Not a funeral, then.
“Like a birthday party?” said Jeremy Ash.
To which Angela chimed, “or a wedding?”
“Or a cricket match!” said Sweetman.
That possibility wouldn’t have occurred to Albert in a long sequence of lifetimes.
“Or an art exhibition,” said Angela. “Or a lunch date, or . . . “
That’s when Albert left the table.
“May I play your piano?”
Of all the questions, requests, and intrusions to which Retired Colonel MacAulay Rivens, a.k.a. “Mac,” was conditioned to respond when opening the door, this was not one of them. His tongue did the heavy lifting while his brain tried to figure out what to do. “I beg your pardon?” it said. And while he was surveying the person to whom his tongue was speaking, he noticed something familiar about the face. Then he remembered. It was the face in the photo in a little silver frame on his wife’s piano.
“I’m Albert . . .”
“You’re him,” the Colonel interrupted. “The man on the piano!” He jerked his thumb at something either over his shoulder or behind him.
“I am?”
“No doubt about it! Come in, come in! Can’t have you loitering about, cloggin’ up the door way.” He drew Albert inside by the hand he’d been shaking and, closing the door behind them, ushered him toward a room with large windows at the end of the hall. “It’s in here.”
And so it was, if the “it” he was referring to was a baby grand.
“Here, see!” said the Colonel, indicating not the piano, but Albert’s photo in a silver frame. He picked it up—revealing a little oblong of mahogany in the light coating of dust covering the rest of the piano’s surface—and held it out for his visitor to marvel at.

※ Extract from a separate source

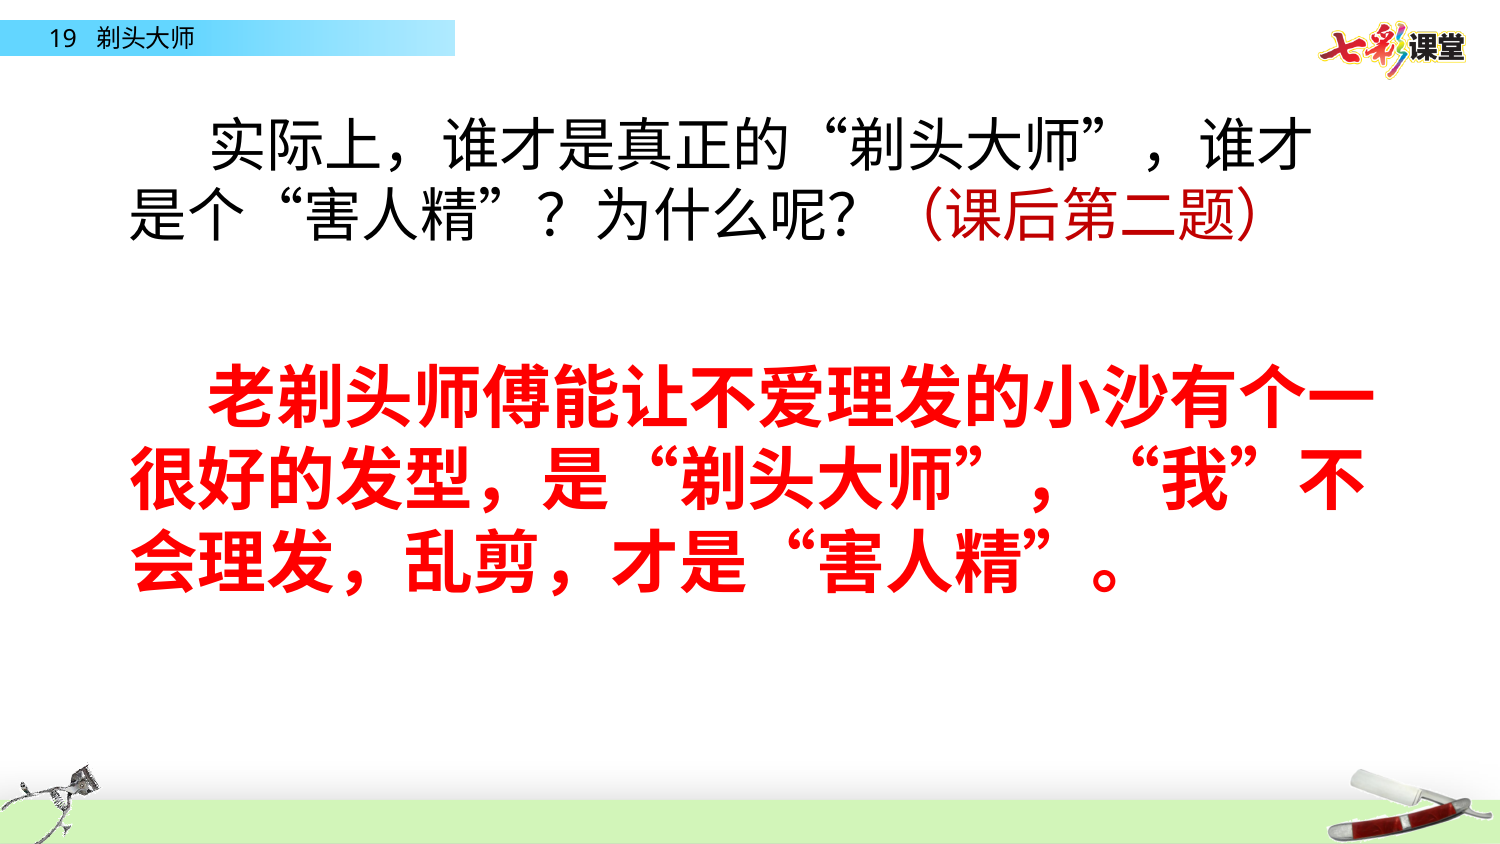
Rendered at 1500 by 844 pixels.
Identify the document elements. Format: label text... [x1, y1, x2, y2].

Albert glanced at the picture; it was familiar. “May I play?”
The Colonel, not so non-plussed that he couldn’t allow for the eccentricities of those forming the creative layer of humanity—his wife, Drucie, had been one such. “Please do. She’d be thrilled, my Drucie, to think—well, I don’t know what she’d think.” He opened the lid and propped it up as Albert pulled the bench from under the piano, “You turnin’ up out of the blue like that. I mean, I’d heard you were in the . . . at Sweetman’s, of course. Word gets around, don’t you know. Still, what are the odds? Eh? Damned slim, I’d say.”